Kids who learn differently, have parents who have done the homework, have the money for the school, have sought out and found a diagnosis for their children completely form the student body of my daughter's school.
These parents have put in all the effort to get their child into a school that can teach them the way they need to be taught in order to learn. That is the school my daughter attends. It's chock full of caring parents who have turned every stone over that they could in order to help their child. In most cases they are very open about their children's diagnosis and the treatments that are working for those children.
I started seeing some common threads.
I'm not a pediatric neuropsychologist but I can tell the glaringly obvious signs that a child is a different kind of learner.
Asperger's, for example, occurs in 1 in 110 children according to the Center for Disease Control website.
I disagree with that statistic. I would personally put it in as 1 in 20 children, possibly higher. At least if I go by what I'm seeing in my children's classrooms.
I'm a person who is not that great at social cues myself so I recognize it when I see the way children in the schools act.
Not surprisingly some of the smartest (think book smart) kids are the ones who find things like playing by the rules of school the most difficult.
This sort of thing is not a problem at my daughter's school which is set up to take on the challenge of patiently teaching children the way to act/not act in a social setting.
These kids have been diagnosed for the most part. They are in a sense out of the woods because they and their parents and teachers know that they are looking at a child with differences. They have the label and it's a road map to helping the weakness and strengthening the strengths.
In the Catholic school there is just not this much awareness.
It pains me to say this but just the other day while I was a lunchroom helper at the Catholic school I saw a small child being made fun of by the workers (I'm hoping the small child was out of earshot).
Adult who didn't understand that people are different, they see things differently and that this is not such an uncommon occurrence.
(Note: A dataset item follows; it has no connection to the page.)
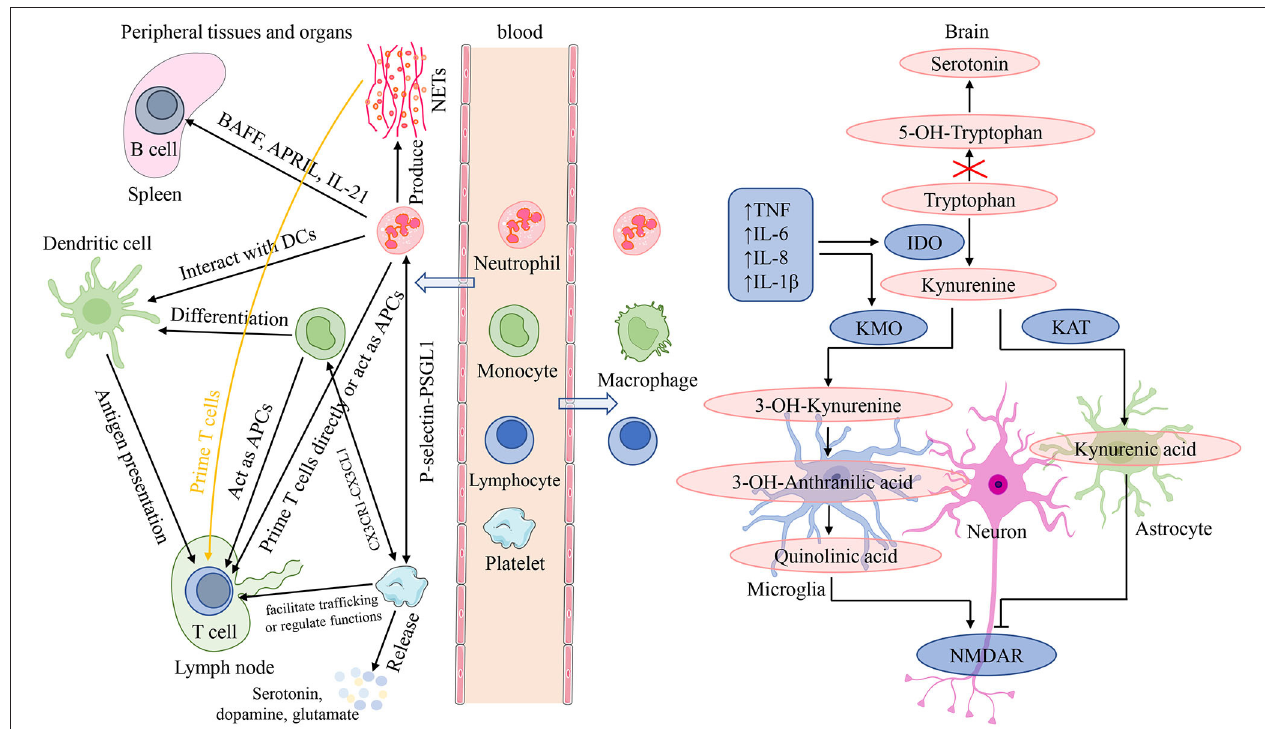
FIGURE 5 | Interactions among peripheral blood cells and their involvement in the mechanisms of neuroinflammation induced depressive symptoms. In the presence of an inflammatory stimulus or infection, in addition to playing a role in recognizing, phagocytosis and killing pathogens, neutrophils can also interact with adaptive immunity. On the one hand, neutrophils can migrate to the spleen and induce T1 antibodies production by activating B cells through the productions of BAFF, APRIL and IL-21; while production of T1 antibodies helps to increase the phagocytic and clearance capabilities of neutrophils. On the other hand, neutrophils can facilitate the activation and differentiation of T cells through several following pathways: present antigens directly; by the release of NETs; acting as APCs; transfer antigens to dendritic cells. Monocytes can migrate into systemic tissue and differentiate into macrophages and dendritic cells, and play three major functions in immune responses: phagocytosis, antigen presentation, and cytokine production. For lymphocytes, they are the main effectors of adaptive immunity which facilitate pathogen-specific immune recognition, antibody, cytokine and immune memory production, cytotoxicity, and so on. Platelets are important effectors of innate and adaptive immunity: interact with neutrophils mediated by the P-selectin/PSGL1 axis; form the platelet-monocyte complexes through binding of platelet-expressed CXCR1 to CXCL1 of monocytes; facilitate T cell trafficking or regulate T cell functions. In addition, platelets can release serotonin, dopamine, glutamate, and so on. Chronic stress can disrupt the blood-brain barrier and increase access of peripheral cells to infiltrate directly into the brain. After migration into brain lesions, peripheral inflammatory cells (neutrophils, monocytes, and lymphocytes) may exacerbate brain injury and neuronal damage by releasing pro-inflammatory cytokines and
Adults who didn't understand that some children are going to need to be told, to be taught, what is appropriate and what isn't.
A small child in a school setting who isn't all that socially savvy is going to mess up.
I'm pained by the lack of awareness.
I'm pained by the shame I can see the children who are misunderstood getting heaped on them.
It's not just dyslexia (although that is my personal focus). It's all the differences.
I talked to a mother last night whose child is getting ready to graduate from high school in one of the local suburban districts. Almost the whole time this child has been in school he has had an IEP for ADHD.
The saddest thing she said to me was that his whole school experience not one person, teacher, tutor or otherwise has ever, "gotten him".
To me that meant no one has: understood him, accepted him for who he is, acknowledged his strengths, found the time to talk to him in a way where he felt accepted and intelligent.
This is very sad and it's happening to way too many children and young people.